Out of breath, a man narrated a scene purportedly from a village in Myanmar's Buthidaung region, according to Mohammed Zubair, a refugee who translated the broadcasts for Reuters.
"They are surrounding the village. We are under attack from the military and the mogs...some people are seriously injured," Zubair translates the speaker as saying, using a derogatory term common in Bangladesh to refer to ethnic Rakhine Buddhists.
"I trust it 100 percent," Zubair said of the information.
Reuters was not able to verify the account.
The WhatsApp groups tend to have hundreds of members, meaning that the spread of information depends on people passing on the news.
Many of the listeners do not know who is sending the message or the trustworthiness of the broadcaster. Some said outdated or inaccurate reports were common.
"In some cases, we got audio messages of villages burning in Myanmar, and when we contact people in those villages, there's nothing," said one refugee inside a tea shop in Bangladesh'sKutupalong camp.
Other refugees said videos of violence claimed to have been filmed in villages in Myanmar turned out to be footage from other countries.
LISTENING IN THE DARK
Many also worry that the unregulated nature of WhatsApp groups increases opportunities for voices keen to push an agenda rather than share facts.
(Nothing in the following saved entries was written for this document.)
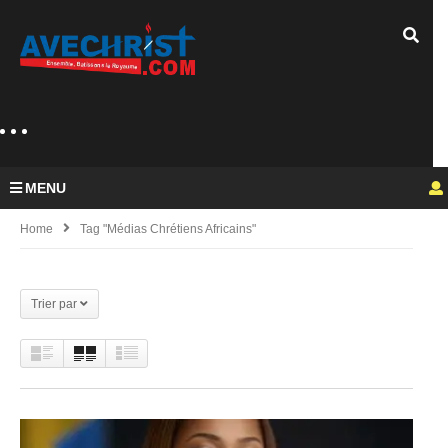
MENU
Home
Tag "Médias Chrétiens Africains"
Trier par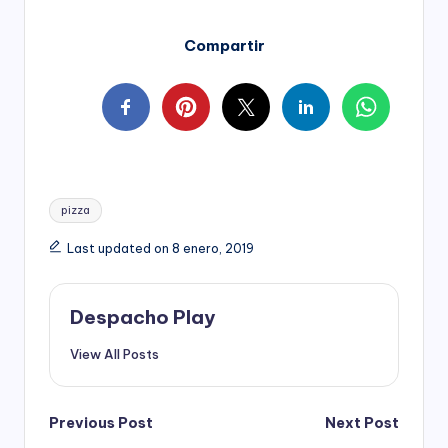
Compartir
Tags:
pizza
Last updated on 8 enero, 2019
Despacho Play
View All Posts
Post
Previous Post
Next Post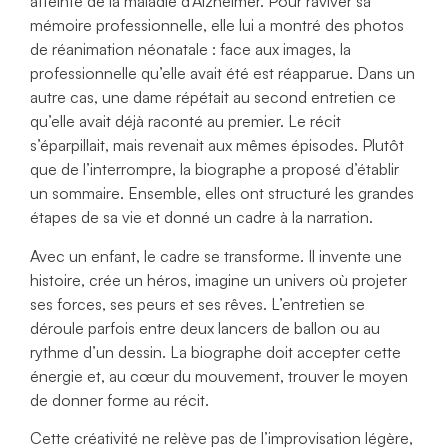
atteinte de la maladie d’Alzheimer. Pour raviver sa
mémoire professionnelle, elle lui a montré des photos
de réanimation néonatale : face aux images, la
professionnelle qu’elle avait été est réapparue. Dans un
autre cas, une dame répétait au second entretien ce
qu’elle avait déjà raconté au premier. Le récit
s’éparpillait, mais revenait aux mêmes épisodes. Plutôt
que de l’interrompre, la biographe a proposé d’établir
un sommaire. Ensemble, elles ont structuré les grandes
étapes de sa vie et donné un cadre à la narration.
Avec un enfant, le cadre se transforme. Il invente une
histoire, crée un héros, imagine un univers où projeter
ses forces, ses peurs et ses rêves. L’entretien se
déroule parfois entre deux lancers de ballon ou au
rythme d’un dessin. La biographe doit accepter cette
énergie et, au cœur du mouvement, trouver le moyen
de donner forme au récit.
Cette créativité ne relève pas de l’improvisation légère,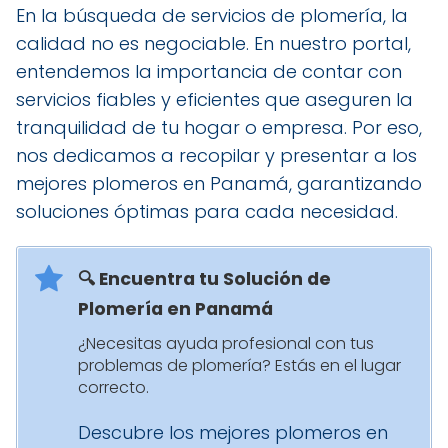
En la búsqueda de servicios de plomería, la
calidad no es negociable. En nuestro portal,
entendemos la importancia de contar con
servicios fiables y eficientes que aseguren la
tranquilidad de tu hogar o empresa. Por eso,
nos dedicamos a recopilar y presentar a los
mejores plomeros en Panamá, garantizando
soluciones óptimas para cada necesidad.
🔍 Encuentra tu Solución de
Plomería en Panamá
¿Necesitas ayuda profesional con tus
problemas de plomería? Estás en el lugar
correcto.
Descubre los mejores plomeros en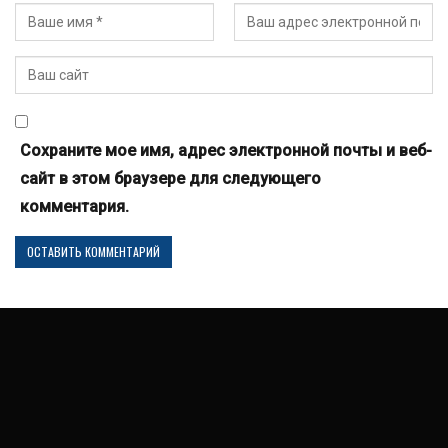
Сохраните мое имя, адрес электронной почты и веб-
сайт в этом браузере для следующего
комментария.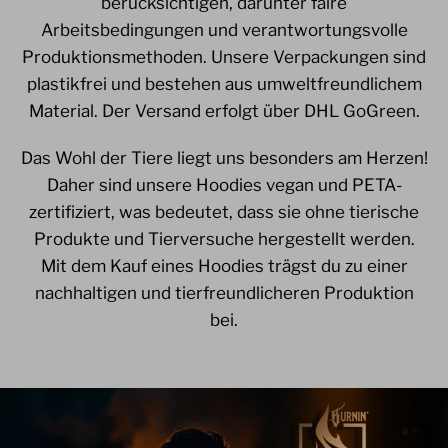
berücksichtigen, darunter faire
Arbeitsbedingungen und verantwortungsvolle
Produktionsmethoden. Unsere Verpackungen sind
plastikfrei und bestehen aus umweltfreundlichem
Material. Der Versand erfolgt über DHL GoGreen.
Das Wohl der Tiere liegt uns besonders am Herzen!
Daher sind unsere Hoodies vegan und PETA-
zertifiziert, was bedeutet, dass sie ohne tierische
Produkte und Tierversuche hergestellt werden.
Mit dem Kauf eines Hoodies trägst du zu einer
nachhaltigen und tierfreundlicheren Produktion
bei.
Rohingya rebel group the Arakan Rohingya Salvation Army (ARSA) - whose Aug. 25 attacks on security forces triggered the latest crisis - and its followers have been among the most active adopters of WhatsApp to spread their message.
Audio messages urging support, updates on the latest military movements and official press releases dominate some groups.
Several refugees in Bangladesh said they had no idea if the messages, often posted by people with phone numbers registered in the Middle East or other parts of Asia, were actually from ARSA members.
Refugees also worry that Bangladeshi security forces want to monitor the broadcasts, and are looking in the camps for ARSA supporters.
At the tea shop in Kutupalong camp, refugees have stopped listening to the broadcasts on loudspeakers during daylight hours, preferring to gather clandestinely at night instead.
Still, many Rohingyas say social media platforms play a crucial role in keeping spirits up among the community.
"The Rohingya people are not organized," said Hoque, the grocer. "They cannot take out their frustration any other way, so this is a way of protesting."